Certes, il ne s’était pas déjà senti à son aise dans la seconde moitié de la natation. Et pourtant, jamais jusqu’à ce jour il n’était sorti de l’eau si prés des premiers à l’issue de la longue distance de 1500 mètres: il n’avait que 26 secondes de retard sur le Slovaque Varga, réputé meilleur nageur du circuit. Une douzaine de secondes seulement le séparait de son copain Stefan Zachäus…
Alors que celui-ci n’avait aucun problème à intégrer le peloton de tête, fort de …44 concurrents ( !), Haller, sorti 49e de l’eau sur les 55 partants, ratait ce groupe, essentiellement à cause d’une mauvaise transition.
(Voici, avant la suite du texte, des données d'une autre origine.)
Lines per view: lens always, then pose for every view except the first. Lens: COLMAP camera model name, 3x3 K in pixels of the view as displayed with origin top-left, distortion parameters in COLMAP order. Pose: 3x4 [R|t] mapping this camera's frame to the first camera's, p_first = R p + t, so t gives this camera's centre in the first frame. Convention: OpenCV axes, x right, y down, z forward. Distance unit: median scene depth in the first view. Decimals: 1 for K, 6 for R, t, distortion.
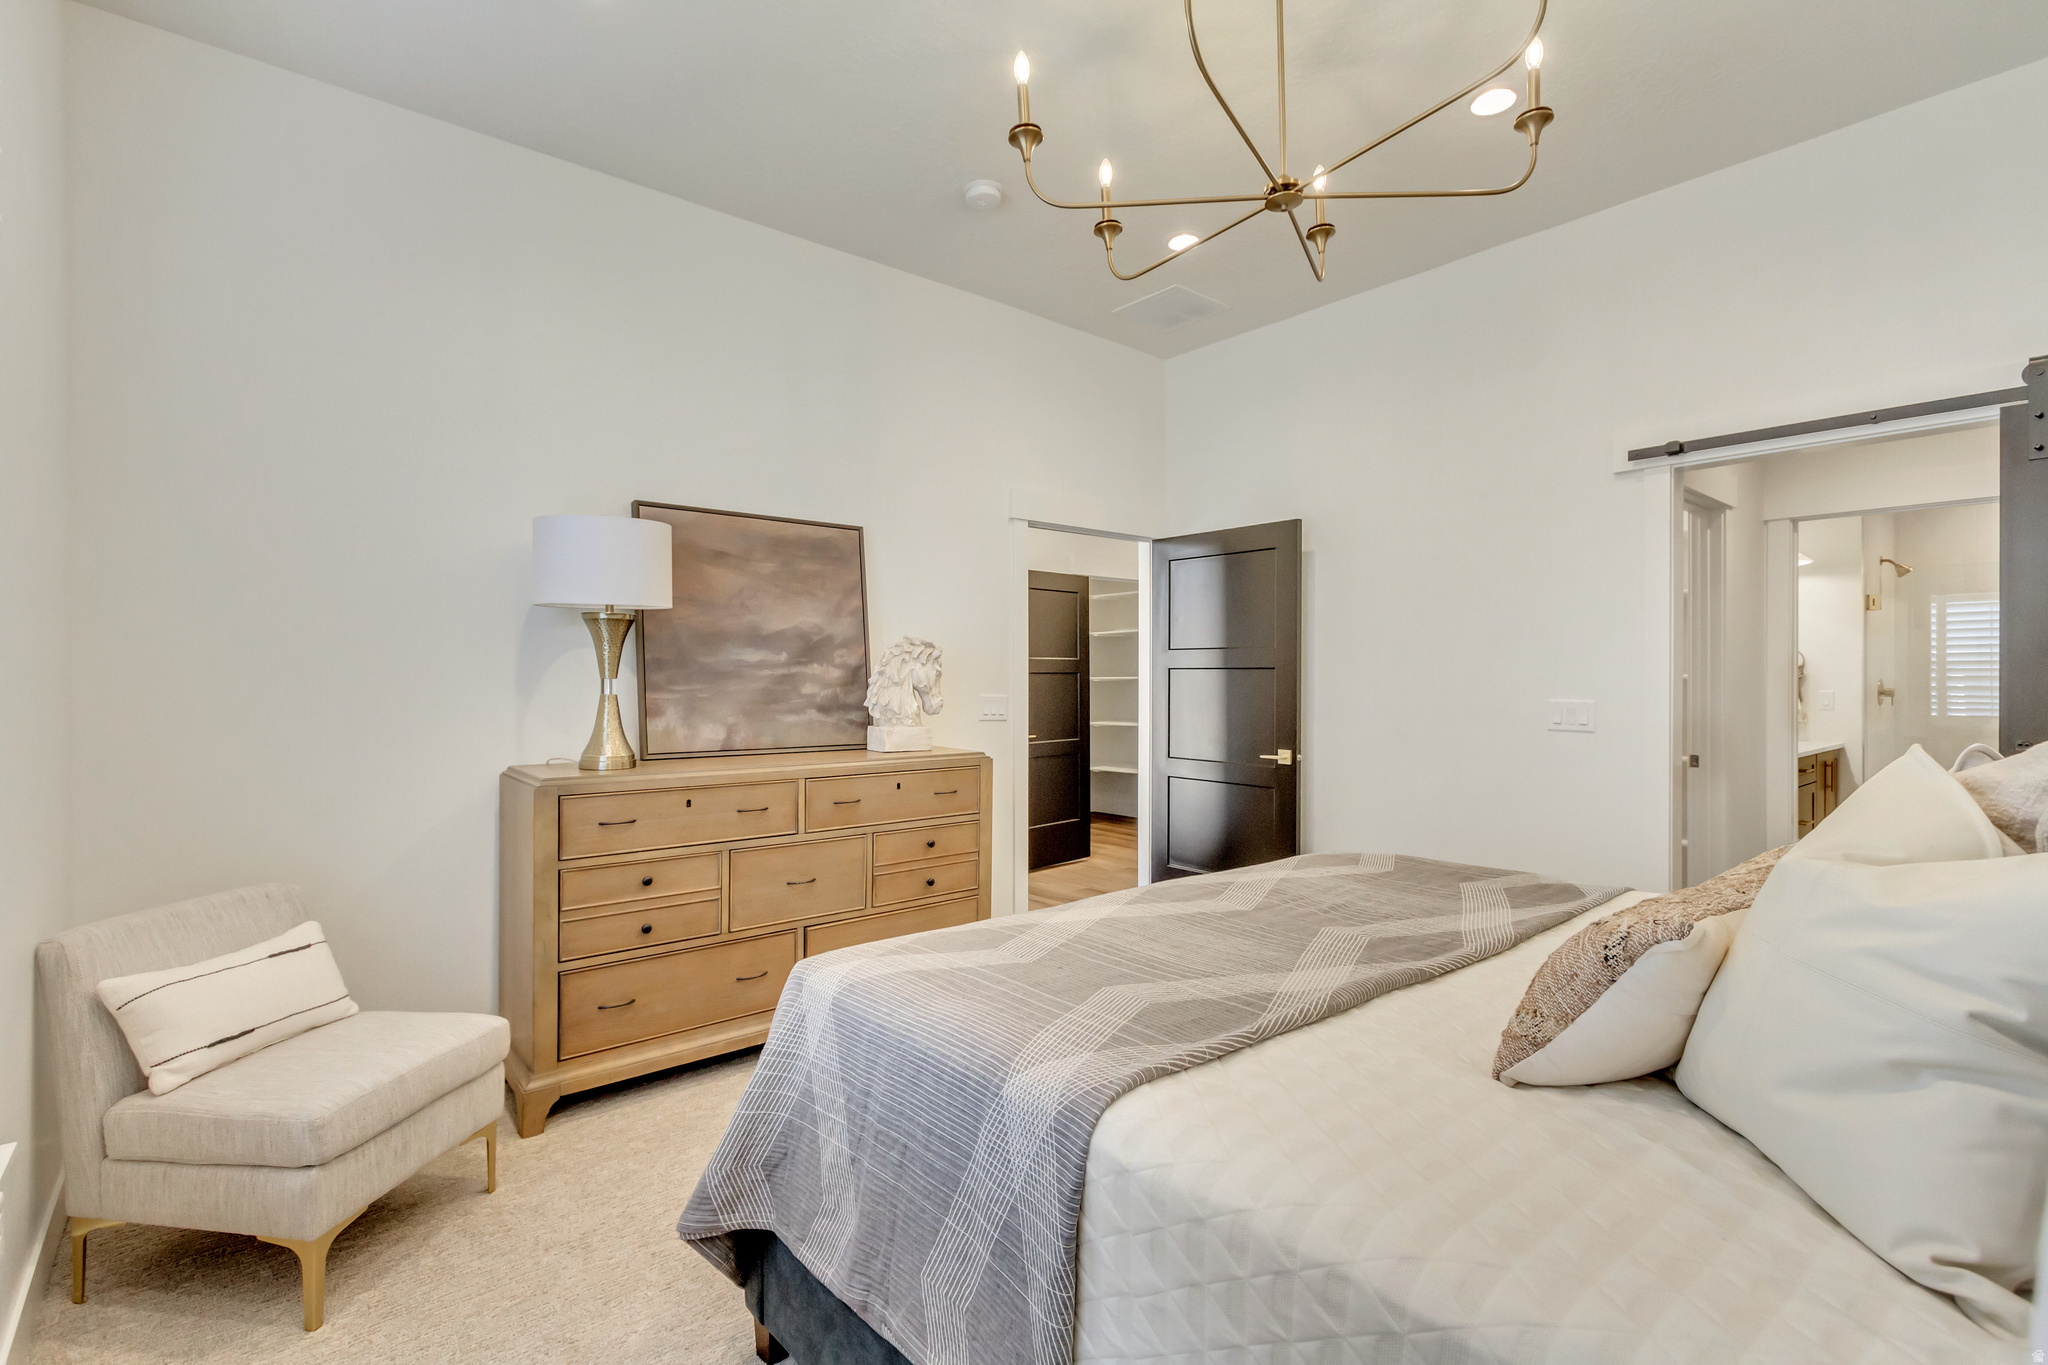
lens RADIAL K [[942.6, 0, 1019.2], [0, 942.6, 682.8], [0, 0, 1]] dist [0.000787, -0.000018]
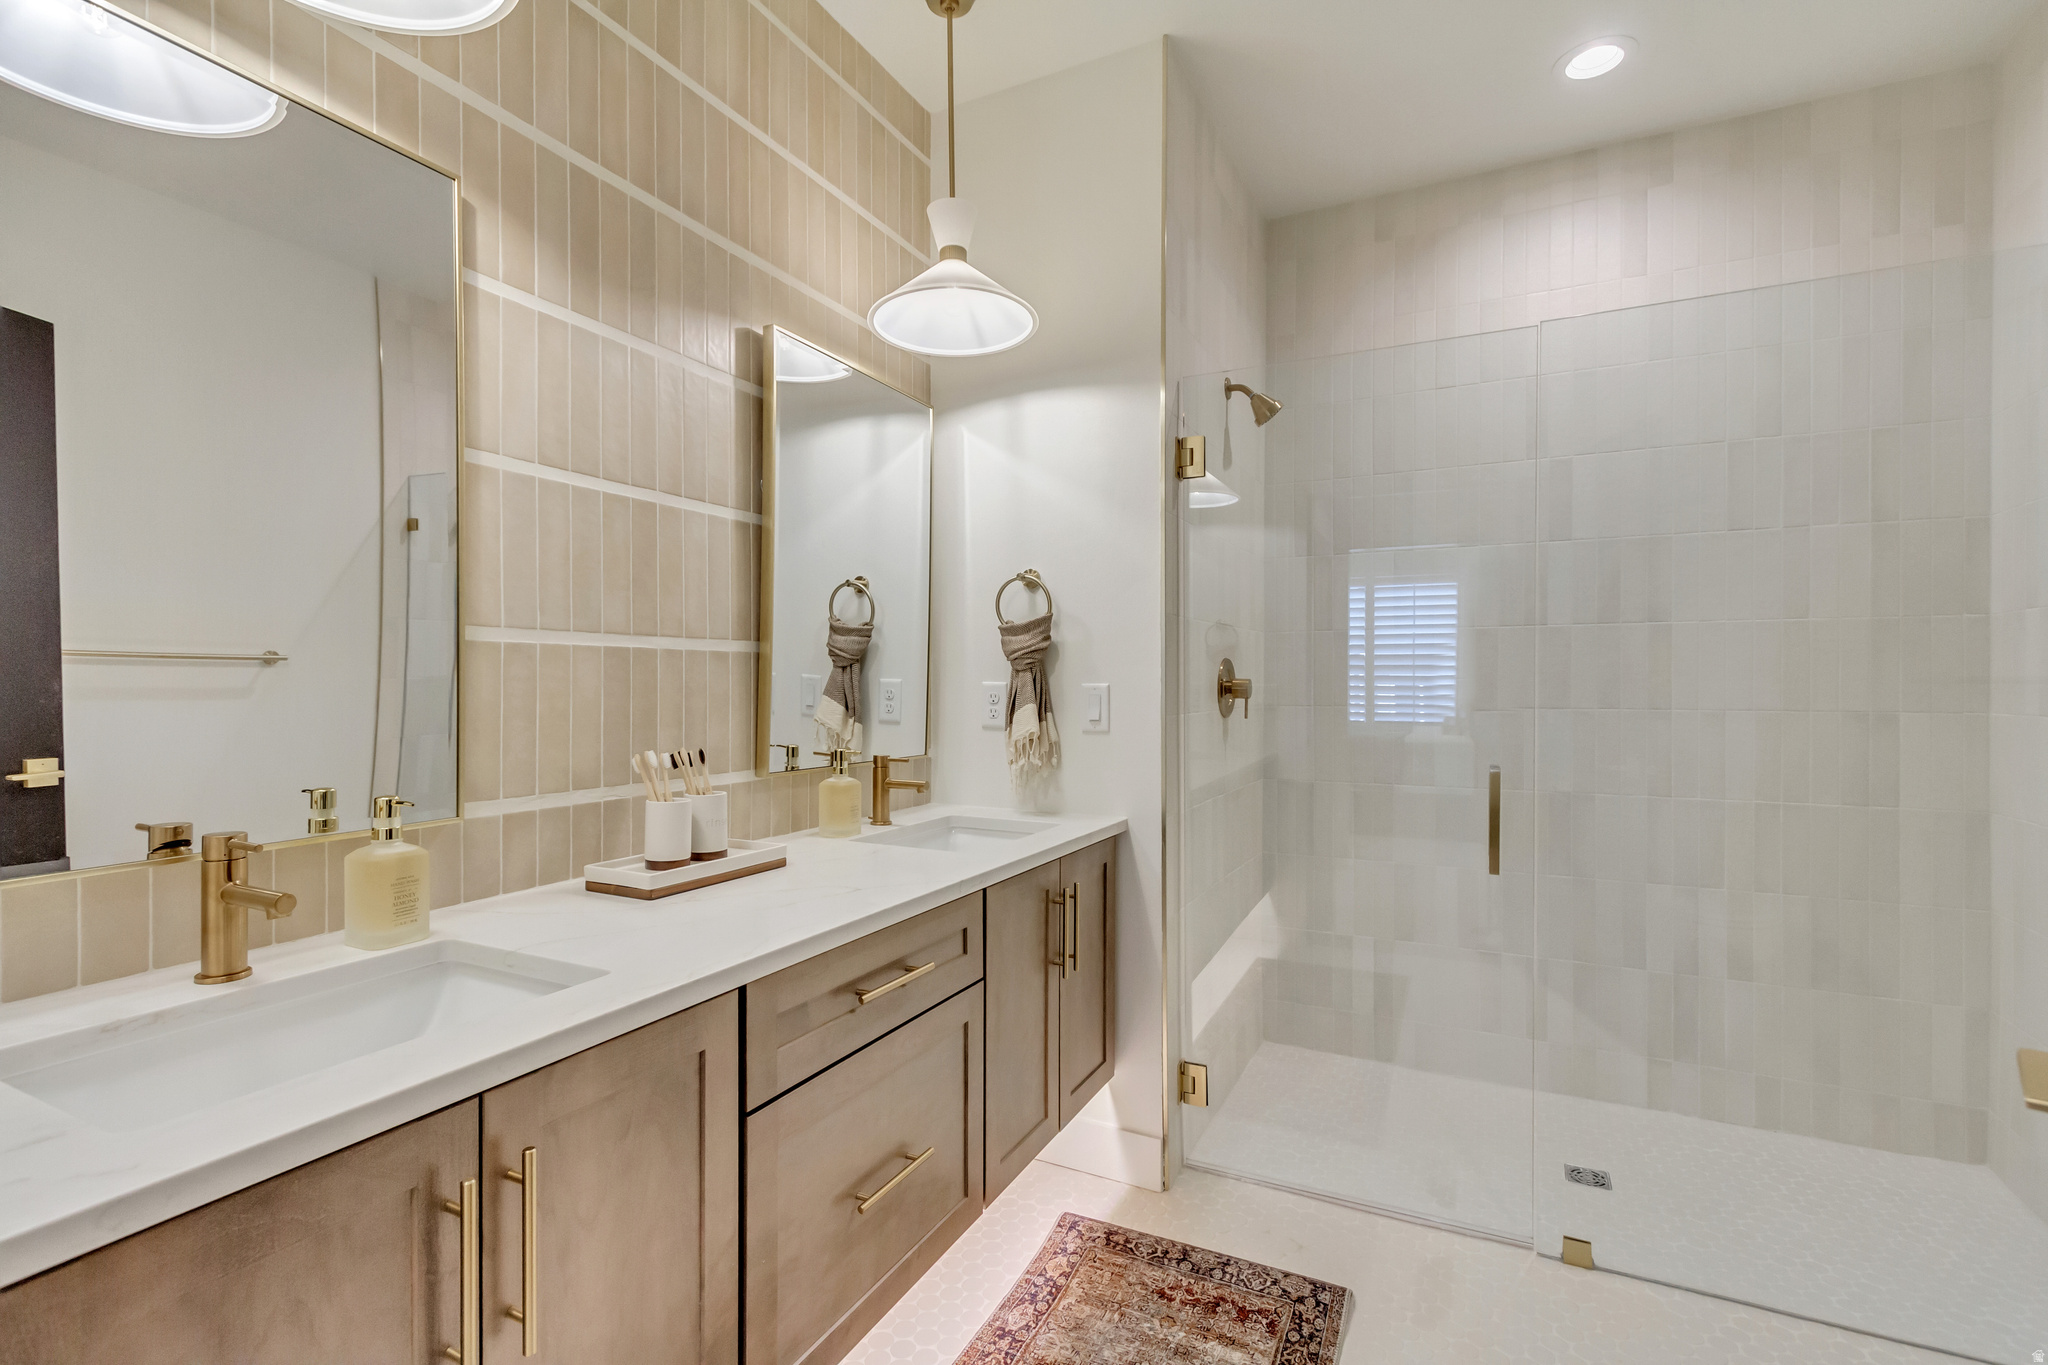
lens RADIAL K [[942.6, 0, 1019.2], [0, 942.6, 682.8], [0, 0, 1]] dist [0.000787, -0.000018]
pose [[0.919815, 0.003659, 0.392335, 0.669862], [-0.002307, 0.999990, -0.003916, 0.009690], [-0.392345, 0.002697, 0.919814, 0.651411]]
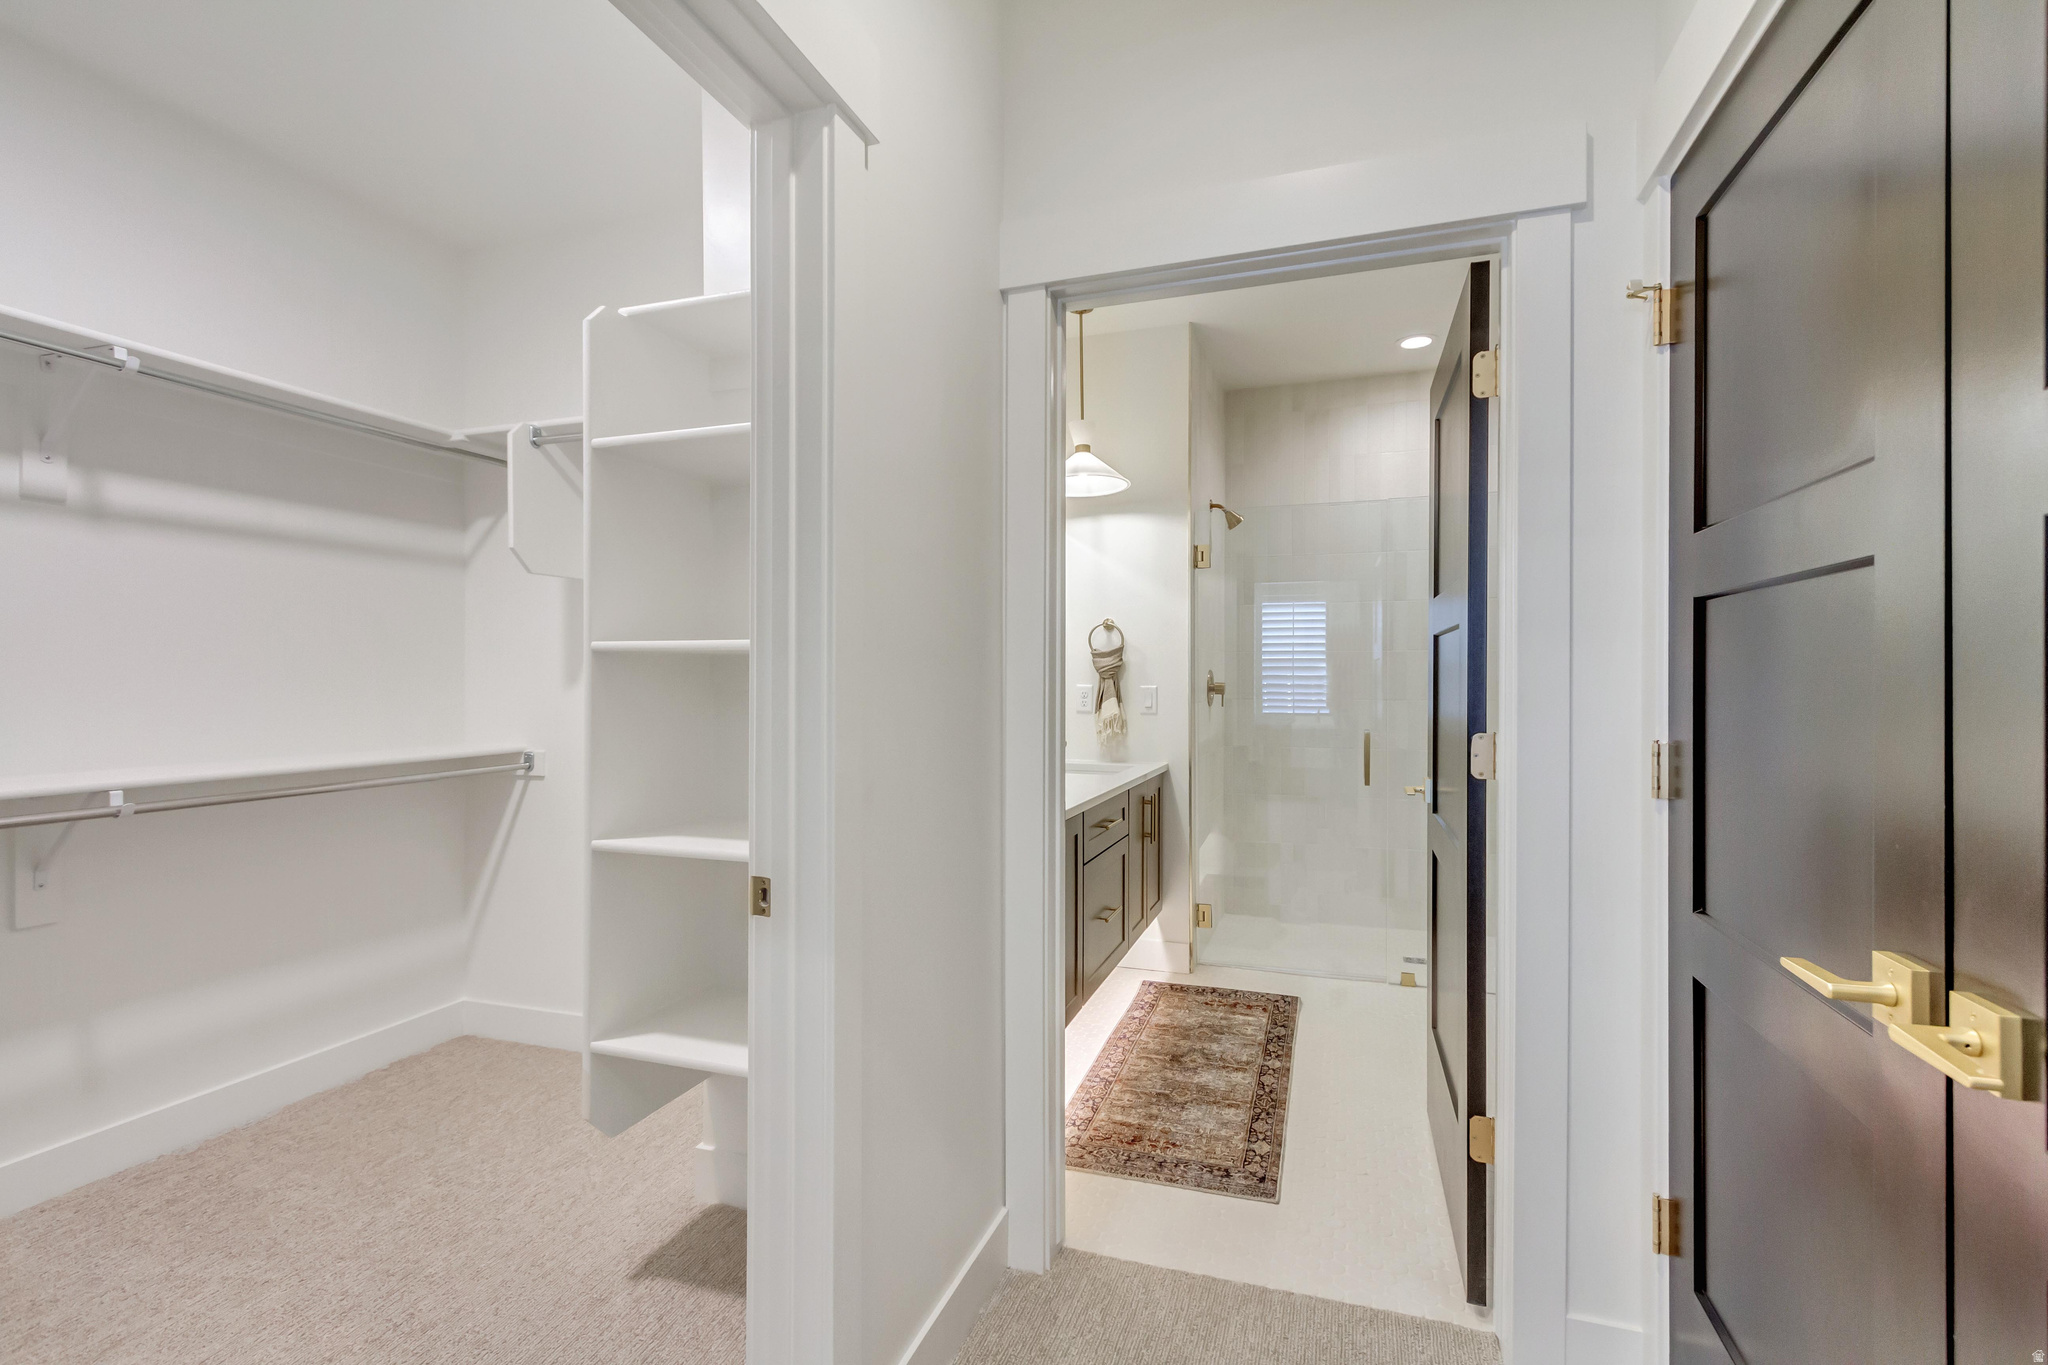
lens RADIAL K [[940.3, 0, 1021.6], [0, 940.3, 677.5], [0, 0, 1]] dist [0.001305, -0.000527]
pose [[0.859862, 0.003783, 0.510513, 0.434177], [0.000675, 0.999963, -0.008547, 0.008099], [-0.510526, 0.007694, 0.859828, 0.468515]]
Lui qui d’ordinaire est l’un des plus rapides au passage de la nage au vélo, cette fois-ci il a été le plus mauvais. Il avait connu des problèmes à ôter son maillot néoprène et perdu une douzaine de secondes supplémentaires dans l’affaire.
De ce fait il se retrouvait dans le groupe de chasse d’une dizaine d’attardés, parmi lesquels certaines pointures de renom tels le Mexicain Grajales (No 15 mondial), le Sud-Africain Sullwald, le Russe Bryukhankov, et , à la fin, également le Portugais Joao Silva, le pote du Luxembourgeois.
Si ledit groupe de poursuivants n’arrivait jamais à réaliser la jonction avec la tête de course, ils avaient néanmoins le mérite de maintenir pendant quarante kilomètres l’écart autour d’une minute. C’est ainsi que Bob Haller pointait à 1’05”lorsqu’il se lançait sur les 10 km de la course à pied.
L’on sait la pénible suite….
Terminons sur Stefan Zachäus. Il était visiblement à l’aise dans le gros peloton qui ouvrait la course.
A la fin du 4e des neuf tours à accomplir, il se payait même le luxe de passer en première position et lorsque l’épreuve s’engageait sur le parcours de la course à pied, il était à trois secondes des tout premiers. Avait-il trop présumé de ses forces, toujours est-il qu’il allait souffrir un martyre sur les 10 km, perdant pas moins de 6’30” sur le grand vainqueur, l’Espagnol Mario Mola, le No 1 mondial, qui a réussi une véritable démonstration en étant le seul athlète à boucler la distance en moins de 30 minutes : 29’52” pour les 10 km.